It’s James Bond Day this Sunday, if you didn’t know – 5 October is now a celebration of all things 007, thanks to this being the date of the world premiere of Dr No, the very first Bond film, starring Sean Connery, in 1962. Imagine it as a bit like Star Wars Day, with fewer Wookiees and Ewoks and a whole lot more tuxedoed swagger.
This year though, the advent of JBD (as no one has ever called it) is bit of a damp squib. It hasn’t been that long since Denis Villeneuve was announced as the director of the next Bond film (June, in fact) and even less time since Peaky Blinders’ Steven Knight was hired to write the script. But there’s been little to no sign since then of the new 007 actually being revealed, and even less sense of where this venerable franchise is going next. All we have are whisperings on the wind via the Hollywood trades to the effect that the film-makers will be looking for a relatively youthful (in his 20s or 30s) Brit, who could be a person of colour but is not going to be a woman, a franchise star, or anyone we’ve vaguely heard of.
This is, of course, disappointing news for the hordes of online bookmakers who have been making a pretty penny for months now out of trying to convince punters that it is a race between Callum Turner, Aaron Taylor-Johnson, Henry Cavill, Theo James, Leo Woodall and that hunky guy in Saltburn who’s secretly Australian.

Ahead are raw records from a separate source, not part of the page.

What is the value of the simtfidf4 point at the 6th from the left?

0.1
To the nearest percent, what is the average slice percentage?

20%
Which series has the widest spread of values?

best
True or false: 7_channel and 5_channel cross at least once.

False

Intriguingly, the last time the movie franchise actually went for a complete unknown was in 1969, when George Lazenby briefly took up the Walther PPK. Before that, Connery himself certainly wasn’t a star: he had had a few minor film roles and done a bit of stage and modelling work (he was famously in the chorus line of the touring version of South Pacific) as well as working as a bodybuilder and milkman in Edinburgh before taking the lead role in Dr No. Producers Cubby Broccoli and Harry Saltzman specifically didn’t want a household name; they wanted someone fresh whom audiences would accept as Bond himself, rather than as an actor playing Bond.
Repeating this trick could turn out to be an ingenious move, just as it was in the early 1960s.

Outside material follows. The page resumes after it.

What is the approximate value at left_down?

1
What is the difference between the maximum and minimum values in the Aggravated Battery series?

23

But getting Villeneuve involved means that there is no get-out clause at all if this new Bond turns out to be a stiff. Dialling up the exploding pens and innuendo is no longer an option when your new director is a solemn auteur of genre film-making best known for ponderous sci-fi epics where the loudest sound is the audience’s own existential dread.
And yet, in many ways, hiring Villeneuve tells us everything we need to know about the new post-Daniel Craig direction. There are not going to be any invisible cars or double entendres, and we probably won’t be getting Sheriff JW Pepper back any time soon either. All of this is, of course, absolutely fine if you like your 007 with a modern twist. But it doesn’t tell us how Villeneuve’s take on Britain’s suavest state-sponsored assassin will stand out from the 007s who immediately preceded him (especially if the new era doesn’t choose to take the whole story back to Ian Fleming’s original 50s and 60s setting).
Craig was immediately recognisable as a new kind of dapper super-spy when he arrived on the scene in 2006’s Casino Royale, a bruiser in a dinner jacket who would never be caught dead in an invisible car, or trading sex puns with Denise Richards while defusing a nuclear warhead. He made Pierce Brosnan’s gadget-addled smoothie, who only a few years previously had been considered by some as the best Bond since Connery, look like a karaoke Connery left too long in the microwave. Not that this is anything new. Lazenby (briefly) followed Connery, Brosnan followed the underrated Timothy Dalton, and cheesy late-era Roger Moore followed brilliantly dead-eyed and callous early Roger Moore. Every era of 007 redefines the last one, yet they are all in their own way James Bond 007, and worth raising a glass to. It’s just a little weird, as we apparently celebrate this year’s Bond Day, that we are being invited to toast one who doesn’t even exist yet.